By Ernst Lamothe Jr.
Now with the summer in full swing and people outside for longer periods of time, there is a risk that you could be enjoying yourself while damaging your skin.
“One in five Americans will develop skin cancer in their lifetime. Skin cancer is preventable with strict sun protection and optimal skin care,” said physician Mara Weinstein, assistant professor of dermatologist at the University of Rochester Medical Center. “The skin is the largest organ on the body and maintaining a healthy skin barrier with adequate moisture will help prevent infection and improve skin conditions like eczema.”
Weinstein, who sees patients at UR Medicine Dermatology’s College Town location in Rochester, discusses five facts about proper skin care.
1. Myths abound around skin care
Everyone has their own personal view about skin care, whether that is the kind of sunscreen you should put on, while others believe the natural rays of the sun should glisten your skin without sunscreen, especially on cloudy days.
“In fact, we know 80% of ultraviolet rays will penetrate through cloud cover,” said Weinstein. “Another myth is that darker skin individuals don’t have to wear sunscreen, but the truth is sun exposure in the form of UV rays can lead to premature aging, damage DNA cells, contribute to the formation of sun brown spots and worsen hyperpigmentation. Darker skinned patients can also develop skin cancer, although the risk is less.”
Ultraviolet rays can also penetrate through window glass, so sunscreen is essential if you work close to a window throughout the day or if you are driving. Many times people forget to apply sunscreen to the backs of their hands.
“I see many patients with brown spots and precancerous lesions on the backs of their hands,” said Weinstein.

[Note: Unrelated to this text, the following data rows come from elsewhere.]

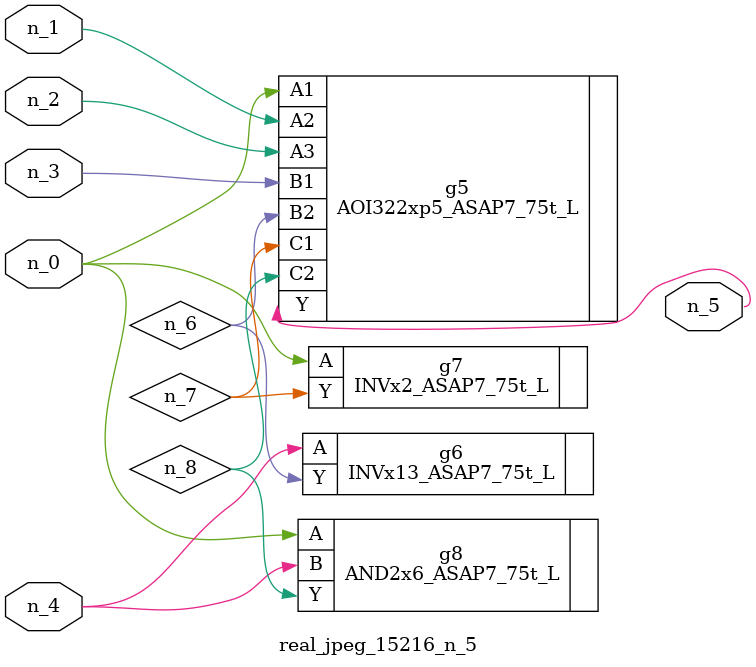
<source format=v>
module real_jpeg_15216_n_5 (n_4, n_0, n_1, n_2, n_3, n_5);

input n_4;
input n_0;
input n_1;
input n_2;
input n_3;

output n_5;

wire n_8;
wire n_6;
wire n_7;

AOI322xp5_ASAP7_75t_L g5 ( 
.A1(n_0),
.A2(n_1),
.A3(n_2),
.B1(n_3),
.B2(n_6),
.C1(n_7),
.C2(n_8),
.Y(n_5)
);

INVx2_ASAP7_75t_L g7 ( 
.A(n_0),
.Y(n_7)
);

AND2x6_ASAP7_75t_L g8 ( 
.A(n_0),
.B(n_4),
.Y(n_8)
);

INVx13_ASAP7_75t_L g6 ( 
.A(n_4),
.Y(n_6)
);


endmodule
</source>
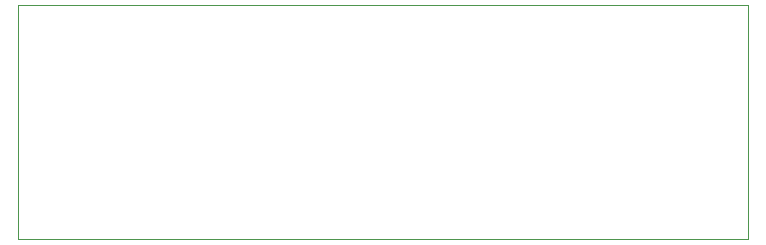
<source format=gbo>
G75*
%MOIN*%
%OFA0B0*%
%FSLAX24Y24*%
%IPPOS*%
%LPD*%
%AMOC8*
5,1,8,0,0,1.08239X$1,22.5*
%
%ADD10C,0.0000*%
D10*
X000357Y000554D02*
X000357Y008345D01*
X024668Y008345D01*
X024668Y000554D01*
X000357Y000554D01*
M02*

</source>
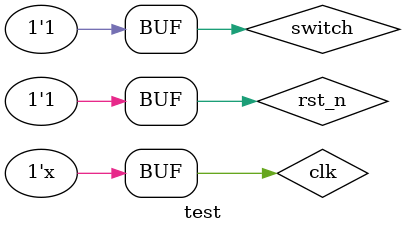
<source format=v>
`timescale 1ns / 1ps


module test;
// Inputs
	reg clk;
	reg rst_n;
	reg switch;

	// Outputs
	wire [2:0] light_mainRoad;
	wire [2:0] light_crossRoad;

	// Instantiate the Unit Under Test (UUT)
	traffic_light uut (
		.clk(clk), 
		.rst_n(rst_n), 
		.switch(switch), 
		.light_mainRoad(light_mainRoad), 
		.light_crossRoad(light_crossRoad)
	);

	initial begin
		// Initialize Inputs
		clk = 0;
		rst_n = 0;
		switch = 0;
		#100;
		rst_n = 1;
		switch = 1;
		#100;
		rst_n = 0;
		switch = 1;
		#100;
		rst_n = 1;
		switch = 1;
		#100;
	end
       always
begin
clk=~clk;
#100;
end   
endmodule



</source>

She also recommendations opting for sunscreen with active compounds such as titanium dioxide and zinc oxide. These are natural compounds that sit on the surface of the skin and deflect sunlight so that UV radiation doesn’t penetrate the skin.
2. Sunscreen for babies
The American Academy of Dermatology recommends that babies younger than 6 months old not to wear sunscreen. Instead, they should wear sun protective clothing with a UPF of 50 or higher, avoid the peak hours of sunlight exposure between 10 a.m.-2 p.m. and also seek shade when outside.
“For babies older than 6 months old, sunscreens with mineral blockers are safe to use. They should be applied at least 15 minutes before going outside and reapplied every two hours with consistent sun exposure,” said Weinstein.
3. Importance of vitamin C serum.
Vitamin C is an antioxidant and protects your skin from free radical damage and oxidative stress caused by UV exposure and pollution. This can lead to skin aging and wrinkling in addition to the development of solar lentigines or sun spots. The antioxidant properties of vitamin C help fight free radicals and damage caused by UV radiation.
“It is an essential part of a daily skin care routine and should be applied in the morning after cleansing and before sunscreen,” she said.
4. Wear hats
Hats are an essential part of protecting your skin from the sun. A wide-brimmed hat is preferable because oftentimes we will see skin cancers develop on the top of ears, tip of nose and back of the neck where a regular baseball cap would not cover.
“Wide brimmed hats will protect your skin in these often forgotten areas. Let’s not forget the importance of protecting the scalp as well,” said Weinstein.
5. Daily skin care
Skin care regimen recommendations will vary based on skin type, age and specific concerns such as acne, dry skin, aging skin. In general, a skin regimen will consist of a vitamin C serum in the morning paired with sunscreen (SPF 30 or higher) and a retinoid or retinol cream at night, which helps promote cell turnover leading to increased collagen production and clear pores.
In your 20s, Weinstein recommends washing at least once daily with a gentle cleanse and applying an antioxidant serum to prevent free radical damage from sun and pollution. In your 30s, add a cleanser with Alpha hydroxy acid (AHA) like glycolic acid to gently exfoliate two to three times weekly and continue a daily antioxidant serum. In your 40s, use a rich moisture cream at all times containing lipids and ceramides to restore moisture barriers, which is lost with age and choose an eye cream with peptides and growth factors. In your 50s, cleanser or cream with an AHA like glycolic acid once or twice a week, antioxidant serum and eye and neck cream.